Consignes à suivre —
(1) Selon le passage sur Thucydide, quel siècle a redécouvert cet historien ?
(2) Reproduisez à l'identique la partie du passage sur Thucydide qui commence par les mots « Thucydide, l’un des » et s'achève sur « qui la vit. ».

Passage cité —
----
Thucydide, l’un des plus grands historiens de l’histoire, a été oublié à la Renaissance, ou presque. Le XIXème siècle le redécouvre car il voit en lui un homme du XIXème siècle, un siècle qui promeut la science objective du passé. Aujourd’hui encore, Thucydide est perçu comme l’historien absolu, l’Objectivité absolue, avec quelques nuances tant il est vrai que l’objectivité absolue est une illusion, surtout en histoire, et à plus forte raison si l’histoire est rapportée par celui qui la vit.

Thucydide grand historien mais aussi grand artiste. « Guerre du Péloponnèse » est traitée suivant la sobre technique de la tragédie classique – et non en drame shakespearien –, avec quatre ou cinq personnages qui tous élucident le sens du drame. Thucydide pousse le principe de sélection (destiné à éviter l’encombrement dans le récit) bien plus loin que tous les historiens modernes. Ce principe donne dans le récit de cette guerre entre cités les images symboliques de l’homme politique de toutes les démocraties – ou pseudo-démocraties. Voir Nicias et Cléon qu’André Bonnard présente. Il écrit : « Ainsi les personnages de Thucydide, comme ceux créés par un grand romancier, ne cessent de nous poser des questions, de réclamer une explication, simplement en s’affirmant à la façon des êtres vivants ».
----
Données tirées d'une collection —
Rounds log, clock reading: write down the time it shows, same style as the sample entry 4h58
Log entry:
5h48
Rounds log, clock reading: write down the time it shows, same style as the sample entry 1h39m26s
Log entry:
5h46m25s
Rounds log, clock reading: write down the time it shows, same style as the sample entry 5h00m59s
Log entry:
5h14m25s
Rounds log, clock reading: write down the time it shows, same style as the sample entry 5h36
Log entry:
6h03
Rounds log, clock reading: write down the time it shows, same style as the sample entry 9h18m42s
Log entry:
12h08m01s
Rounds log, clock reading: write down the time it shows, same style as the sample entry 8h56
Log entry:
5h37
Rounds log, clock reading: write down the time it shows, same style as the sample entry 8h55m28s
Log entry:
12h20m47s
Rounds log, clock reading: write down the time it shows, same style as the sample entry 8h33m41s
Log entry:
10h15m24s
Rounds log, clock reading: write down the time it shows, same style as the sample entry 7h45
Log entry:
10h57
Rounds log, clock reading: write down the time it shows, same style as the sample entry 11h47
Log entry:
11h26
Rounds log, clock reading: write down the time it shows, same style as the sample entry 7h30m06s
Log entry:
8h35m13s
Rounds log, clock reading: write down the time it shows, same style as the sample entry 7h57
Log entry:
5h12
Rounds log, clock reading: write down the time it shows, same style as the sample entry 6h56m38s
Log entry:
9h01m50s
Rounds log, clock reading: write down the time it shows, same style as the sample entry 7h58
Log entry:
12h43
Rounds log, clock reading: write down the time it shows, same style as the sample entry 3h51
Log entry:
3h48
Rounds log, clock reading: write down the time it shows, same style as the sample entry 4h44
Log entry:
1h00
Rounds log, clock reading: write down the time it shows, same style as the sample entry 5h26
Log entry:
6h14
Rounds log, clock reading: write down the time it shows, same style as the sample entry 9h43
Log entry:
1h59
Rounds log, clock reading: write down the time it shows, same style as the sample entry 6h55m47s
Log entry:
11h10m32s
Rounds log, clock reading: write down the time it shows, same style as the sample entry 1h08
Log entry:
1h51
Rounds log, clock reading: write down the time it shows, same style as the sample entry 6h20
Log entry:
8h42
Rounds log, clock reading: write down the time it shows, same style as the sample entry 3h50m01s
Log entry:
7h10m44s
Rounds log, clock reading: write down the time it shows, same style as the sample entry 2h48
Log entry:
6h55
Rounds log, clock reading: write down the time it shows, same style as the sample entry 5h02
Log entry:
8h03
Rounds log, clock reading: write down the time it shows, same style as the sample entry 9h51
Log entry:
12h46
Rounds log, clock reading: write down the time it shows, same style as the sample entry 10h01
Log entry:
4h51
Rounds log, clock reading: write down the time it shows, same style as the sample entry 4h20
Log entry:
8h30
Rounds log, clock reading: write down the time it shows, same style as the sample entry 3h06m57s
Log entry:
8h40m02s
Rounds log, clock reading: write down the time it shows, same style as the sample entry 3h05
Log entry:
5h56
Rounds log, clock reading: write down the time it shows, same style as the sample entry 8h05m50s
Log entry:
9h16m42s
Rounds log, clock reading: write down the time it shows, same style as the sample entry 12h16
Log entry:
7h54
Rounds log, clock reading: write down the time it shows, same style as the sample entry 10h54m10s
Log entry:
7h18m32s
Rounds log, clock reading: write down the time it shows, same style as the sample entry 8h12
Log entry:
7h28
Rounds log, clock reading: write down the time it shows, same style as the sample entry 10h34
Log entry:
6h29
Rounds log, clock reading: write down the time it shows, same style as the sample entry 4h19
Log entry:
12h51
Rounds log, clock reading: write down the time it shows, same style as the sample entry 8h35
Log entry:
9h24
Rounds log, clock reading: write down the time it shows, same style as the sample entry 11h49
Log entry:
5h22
----
Réponses attendues —
(1) Le XIXème siècle.

(2)
Thucydide, l’un des plus grands historiens de l’histoire, a été oublié à la Renaissance, ou presque. Le XIXème siècle le redécouvre car il voit en lui un homme du XIXème siècle, un siècle qui promeut la science objective du passé. Aujourd’hui encore, Thucydide est perçu comme l’historien absolu, l’Objectivité absolue, avec quelques nuances tant il est vrai que l’objectivité absolue est une illusion, surtout en histoire, et à plus forte raison si l’histoire est rapportée par celui qui la vit.